## What is needed:
Extract the text of every entry below exactly; leave images out.

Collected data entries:
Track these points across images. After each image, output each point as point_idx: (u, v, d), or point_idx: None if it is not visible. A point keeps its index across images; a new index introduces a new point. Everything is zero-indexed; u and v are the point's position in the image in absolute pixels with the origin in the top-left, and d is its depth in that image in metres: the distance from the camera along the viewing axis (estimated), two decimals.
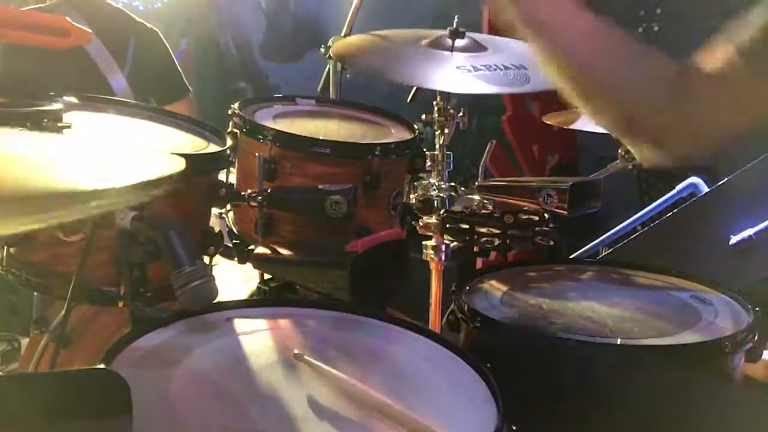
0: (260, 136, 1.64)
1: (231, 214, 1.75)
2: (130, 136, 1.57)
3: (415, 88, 2.20)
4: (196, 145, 1.60)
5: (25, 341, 1.92)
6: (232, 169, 1.66)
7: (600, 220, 2.74)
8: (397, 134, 1.82)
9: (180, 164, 0.80)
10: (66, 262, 1.40)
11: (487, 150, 2.04)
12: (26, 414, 0.79)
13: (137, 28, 2.72)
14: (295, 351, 1.12)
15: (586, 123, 2.30)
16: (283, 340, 1.21)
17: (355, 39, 2.08)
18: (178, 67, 2.83)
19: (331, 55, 2.24)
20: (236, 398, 1.04)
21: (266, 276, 1.68)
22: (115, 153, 0.93)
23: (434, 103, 1.90)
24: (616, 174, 2.35)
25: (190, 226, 1.44)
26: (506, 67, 1.79)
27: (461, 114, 1.90)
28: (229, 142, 1.62)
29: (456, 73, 1.76)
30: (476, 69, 1.76)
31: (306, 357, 1.11)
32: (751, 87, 1.06)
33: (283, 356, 1.15)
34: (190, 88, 2.87)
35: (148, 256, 1.29)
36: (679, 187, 2.65)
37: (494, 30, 1.98)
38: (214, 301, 1.27)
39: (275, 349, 1.18)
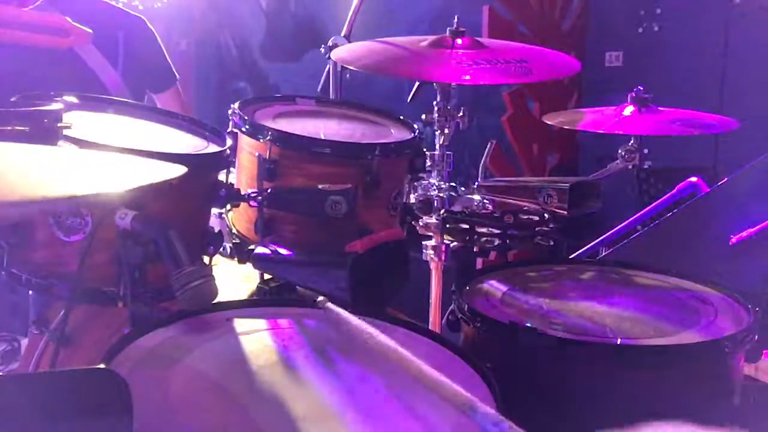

## Reply to the exercise:
Track these points across images. After each image, output each point as point_idx: (u, v, d), or point_idx: None if it is not visible. A point keeps its index across images; a new index introduces a new point. Everything is zero-indexed; u and v are the point's position in the image in absolute pixels with the origin in the top-left, and d is its depth in that image in metres: the distance from the camera along the viewing axis (estimated), two decimals.
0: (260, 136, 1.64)
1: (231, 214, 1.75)
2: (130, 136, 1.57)
3: (415, 88, 2.20)
4: (196, 145, 1.60)
5: (25, 341, 1.92)
6: (232, 169, 1.66)
7: (600, 220, 2.74)
8: (397, 134, 1.82)
9: (180, 164, 0.80)
10: (66, 262, 1.40)
11: (487, 150, 2.04)
12: (26, 414, 0.79)
13: (137, 28, 2.72)
14: (295, 351, 1.12)
15: (586, 123, 2.30)
16: (283, 340, 1.21)
17: (355, 39, 2.08)
18: (178, 67, 2.83)
19: (331, 55, 2.24)
20: (236, 398, 1.04)
21: (266, 276, 1.68)
22: (115, 153, 0.93)
23: (434, 103, 1.90)
24: (616, 174, 2.35)
25: (190, 226, 1.44)
26: (506, 67, 1.79)
27: (461, 114, 1.90)
28: (229, 142, 1.62)
29: (456, 73, 1.76)
30: (476, 69, 1.76)
31: (306, 357, 1.11)
32: (751, 87, 1.06)
33: (283, 356, 1.15)
34: (190, 88, 2.87)
35: (148, 256, 1.29)
36: (679, 187, 2.65)
37: (494, 30, 1.98)
38: (214, 301, 1.27)
39: (275, 349, 1.18)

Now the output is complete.